Google’s AutoFlip for Automated AI-Enabled Video Reframing

Google has unveiled AutoFlip, an open source, AI-enabled tool that offers smarter, automated video reframing. A lot of video is captured in landscape aspect ratios such as 16:9 and 4:3, not optimized for different (read: vertical) display devices. The traditional method has been to statically crop the material that doesn’t fit in the destination device, but that usually offers an unsatisfactory result. AutoFlip, however, relies on AI object detection and tracking to intelligently understand the video content.

VentureBeat reports that Google Research senior software engineers Nathan Frey and Zheng Sun said they were “excited to release this tool directly to developers and filmmakers, reducing the barriers to their design creativity and reach through the automation of video editing.”

“The ability to adapt any video format to various aspect ratios is becoming increasingly important as the diversity of devices for video content consumption continues to rapidly increase,” they added.

AutoFlip “detects changes in the composition that signify scene changes in order to isolate scenes for processing.” It detects the changes by computing the color histogram of each frame and comparing it to prior frames.
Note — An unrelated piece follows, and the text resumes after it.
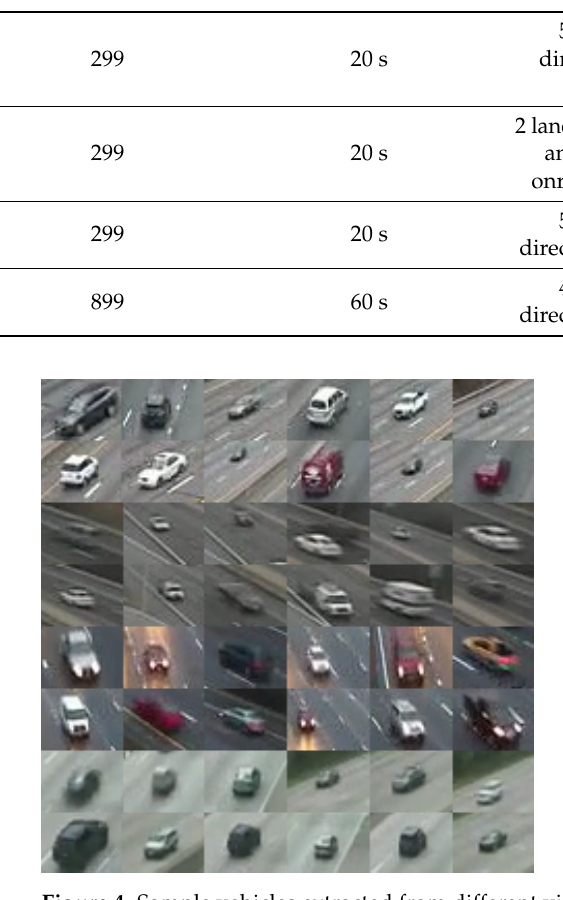
Figure 4. Sample vehicles extracted from different videos in the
Each shot relies on “video analysis to identify salient content before reframing the scene, chiefly by selecting an optimized camera mode and path.” AutoFlip then “buffers the video until the scene is complete before making reframing decisions in order to optimize the reframing for the entire scene.”

AI-based object detection is used to “find interesting content in the frame, like people, animals, text overlays, logos, and motion … [and] face and object detection models are integrated with AutoFlip through MediaPipe, a framework that enables the development of pipelines for processing multimodal data, which uses Google’s TensorFlow Lite machine learning framework on processors.”
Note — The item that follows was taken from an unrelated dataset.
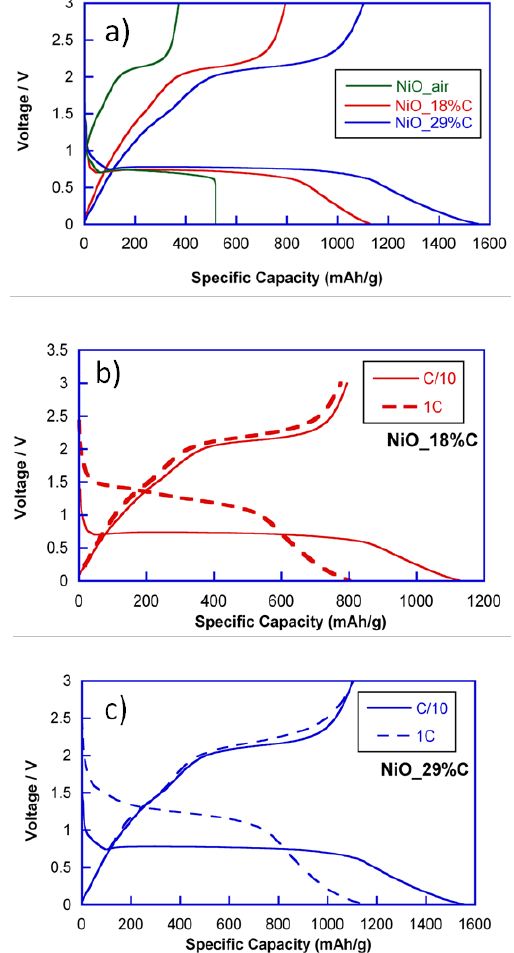
Figure 4. ( a ) First discharge-charge curves for NiO_air, NiO_18%C, and NiO_29%C at C/10, ( b ) comparison of the discharge-charge profiles at C/10 and 1C for NiO_18%C electrode, and ( c ) comparison of the discharge-charge profiles at C/10 and 1C for NiO_29%C electrode.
The latter’s structure, said Google, allows AutoFlip to be extensible “so developers can add detection algorithms for different use cases and video content.” AutoFlip chooses among stationary, panning or tracking techniques for reframing “depending on the way objects behave during the scene.”

Depending on the reframing strategy chosen, “AutoFlip determines a cropping window for each frame while preserving the content of interest.” A configuration graph creates settings for reframing so that “if it becomes impossible to cover all the required region, the system will automatically switch to a less aggressive strategy by applying a letterbox effect,” drawing on the solid color background (if one is available) to fill in the frame.

In the future, said Frey and Sun, the focus will be on “improving AutoFlip’s ability to detect ‘objects relevant to the intent of the video,’ such as speaker detection for interviews or animated face detection on cartoons, and ensuring input video with overlays on the edges of the screen (such as text or logos) aren’t cropped from the view.”